MATERIAL FOR THIS EXERCISE |
•••

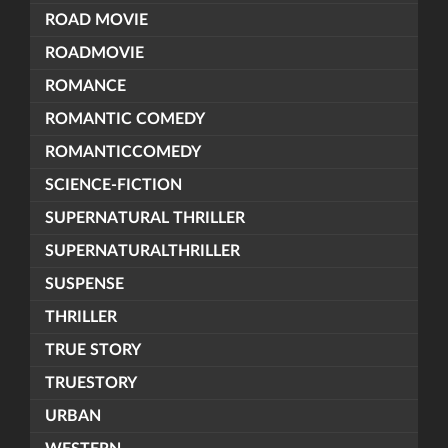
ROAD MOVIE
ROADMOVIE
ROMANCE
ROMANTIC COMEDY
ROMANTICCOMEDY
SCIENCE-FICTION
SUPERNATURAL THRILLER
SUPERNATURALTHRILLER
SUSPENSE
THRILLER
TRUE STORY
TRUESTORY
URBAN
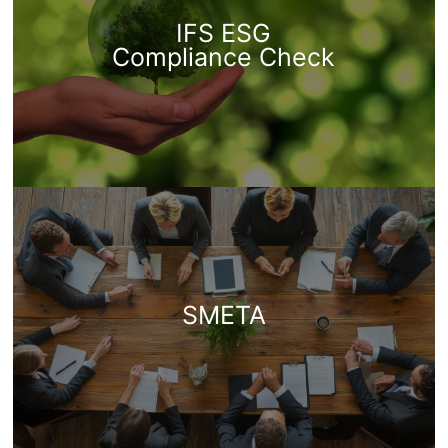
IFS ESG
Compliance Check
SMETA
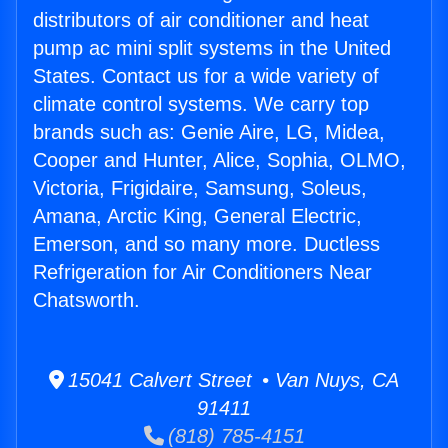
distributors of air conditioner and heat
pump ac mini split systems in the United
States. Contact us for a wide variety of
climate control systems. We carry top
brands such as: Genie Aire, LG, Midea,
Cooper and Hunter, Alice, Sophia, OLMO,
Victoria, Frigidaire, Samsung, Soleus,
Amana, Arctic King, General Electric,
Emerson, and so many more. Ductless
Refrigeration for Air Conditioners Near
Chatsworth.
15041 Calvert Street • Van Nuys, CA
91411
(818) 785-4151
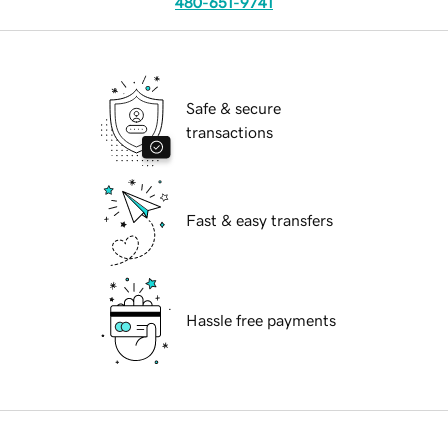
480-651-9741
Safe & secure
transactions
Fast & easy transfers
Hassle free payments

•••

Every line from the one holding "transactions" through the last line of the listing above should be set down exactly, and nothing more.

transactions
Fast & easy transfers
Hassle free payments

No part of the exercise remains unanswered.